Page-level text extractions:
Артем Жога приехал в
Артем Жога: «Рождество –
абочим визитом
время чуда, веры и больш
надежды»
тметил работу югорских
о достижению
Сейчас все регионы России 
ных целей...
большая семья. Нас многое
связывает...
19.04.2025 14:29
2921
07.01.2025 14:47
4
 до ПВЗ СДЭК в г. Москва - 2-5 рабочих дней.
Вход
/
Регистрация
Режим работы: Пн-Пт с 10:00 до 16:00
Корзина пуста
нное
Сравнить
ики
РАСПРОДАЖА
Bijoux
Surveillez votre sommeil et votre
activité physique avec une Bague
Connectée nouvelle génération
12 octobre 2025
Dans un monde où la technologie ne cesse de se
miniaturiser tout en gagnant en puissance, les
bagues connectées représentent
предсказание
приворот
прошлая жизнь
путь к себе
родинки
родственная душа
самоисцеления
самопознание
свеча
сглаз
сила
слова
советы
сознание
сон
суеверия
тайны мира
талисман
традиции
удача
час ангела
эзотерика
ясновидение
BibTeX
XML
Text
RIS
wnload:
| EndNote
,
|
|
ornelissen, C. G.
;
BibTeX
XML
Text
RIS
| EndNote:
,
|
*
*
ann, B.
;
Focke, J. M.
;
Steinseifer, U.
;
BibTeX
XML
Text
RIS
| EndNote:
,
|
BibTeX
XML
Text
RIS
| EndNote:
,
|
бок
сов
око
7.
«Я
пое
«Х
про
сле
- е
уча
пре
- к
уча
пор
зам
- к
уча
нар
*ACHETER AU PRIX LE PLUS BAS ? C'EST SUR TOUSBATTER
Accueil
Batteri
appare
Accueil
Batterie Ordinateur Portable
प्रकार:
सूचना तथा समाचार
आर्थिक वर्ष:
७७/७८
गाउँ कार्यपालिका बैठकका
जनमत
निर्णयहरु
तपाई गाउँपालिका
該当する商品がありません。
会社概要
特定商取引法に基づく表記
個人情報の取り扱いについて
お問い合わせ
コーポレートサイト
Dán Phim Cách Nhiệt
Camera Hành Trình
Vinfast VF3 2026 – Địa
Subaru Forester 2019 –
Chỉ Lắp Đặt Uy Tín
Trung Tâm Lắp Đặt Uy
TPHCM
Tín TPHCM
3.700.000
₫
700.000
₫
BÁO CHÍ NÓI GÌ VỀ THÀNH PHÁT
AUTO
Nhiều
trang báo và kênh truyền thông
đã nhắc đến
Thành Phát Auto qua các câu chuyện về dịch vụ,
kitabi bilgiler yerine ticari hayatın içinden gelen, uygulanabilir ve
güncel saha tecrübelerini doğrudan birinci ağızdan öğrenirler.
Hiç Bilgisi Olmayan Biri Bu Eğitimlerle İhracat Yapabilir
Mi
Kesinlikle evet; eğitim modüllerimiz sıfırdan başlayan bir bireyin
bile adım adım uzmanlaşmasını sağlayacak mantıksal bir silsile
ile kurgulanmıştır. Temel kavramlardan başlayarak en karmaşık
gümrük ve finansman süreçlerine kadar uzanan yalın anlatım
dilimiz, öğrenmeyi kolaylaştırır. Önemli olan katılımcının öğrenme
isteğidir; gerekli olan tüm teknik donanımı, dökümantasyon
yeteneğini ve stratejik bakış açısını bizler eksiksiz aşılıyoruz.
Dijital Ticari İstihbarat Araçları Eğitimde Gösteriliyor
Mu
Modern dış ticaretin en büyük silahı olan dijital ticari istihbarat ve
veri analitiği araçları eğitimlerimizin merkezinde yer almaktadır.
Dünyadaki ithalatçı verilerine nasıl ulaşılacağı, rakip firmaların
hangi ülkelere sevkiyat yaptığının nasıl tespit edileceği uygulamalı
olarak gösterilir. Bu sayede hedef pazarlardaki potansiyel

> _WORK TO COMPLETE_
Once you find the line containing "該当する商品がありません。", copy it and every line after it through the end of the records, exactly as they stand.

> _EXERCISE SOLUTION_
該当する商品がありません。
会社概要
特定商取引法に基づく表記
個人情報の取り扱いについて
お問い合わせ
コーポレートサイト
Dán Phim Cách Nhiệt
Camera Hành Trình
Vinfast VF3 2026 – Địa
Subaru Forester 2019 –
Chỉ Lắp Đặt Uy Tín
Trung Tâm Lắp Đặt Uy
TPHCM
Tín TPHCM
3.700.000
₫
700.000
₫
BÁO CHÍ NÓI GÌ VỀ THÀNH PHÁT
AUTO
Nhiều
trang báo và kênh truyền thông
đã nhắc đến
Thành Phát Auto qua các câu chuyện về dịch vụ,
kitabi bilgiler yerine ticari hayatın içinden gelen, uygulanabilir ve
güncel saha tecrübelerini doğrudan birinci ağızdan öğrenirler.
Hiç Bilgisi Olmayan Biri Bu Eğitimlerle İhracat Yapabilir
Mi
Kesinlikle evet; eğitim modüllerimiz sıfırdan başlayan bir bireyin
bile adım adım uzmanlaşmasını sağlayacak mantıksal bir silsile
ile kurgulanmıştır. Temel kavramlardan başlayarak en karmaşık
gümrük ve finansman süreçlerine kadar uzanan yalın anlatım
dilimiz, öğrenmeyi kolaylaştırır. Önemli olan katılımcının öğrenme
isteğidir; gerekli olan tüm teknik donanımı, dökümantasyon
yeteneğini ve stratejik bakış açısını bizler eksiksiz aşılıyoruz.
Dijital Ticari İstihbarat Araçları Eğitimde Gösteriliyor
Mu
Modern dış ticaretin en büyük silahı olan dijital ticari istihbarat ve
veri analitiği araçları eğitimlerimizin merkezinde yer almaktadır.
Dünyadaki ithalatçı verilerine nasıl ulaşılacağı, rakip firmaların
hangi ülkelere sevkiyat yaptığının nasıl tespit edileceği uygulamalı
olarak gösterilir. Bu sayede hedef pazarlardaki potansiyel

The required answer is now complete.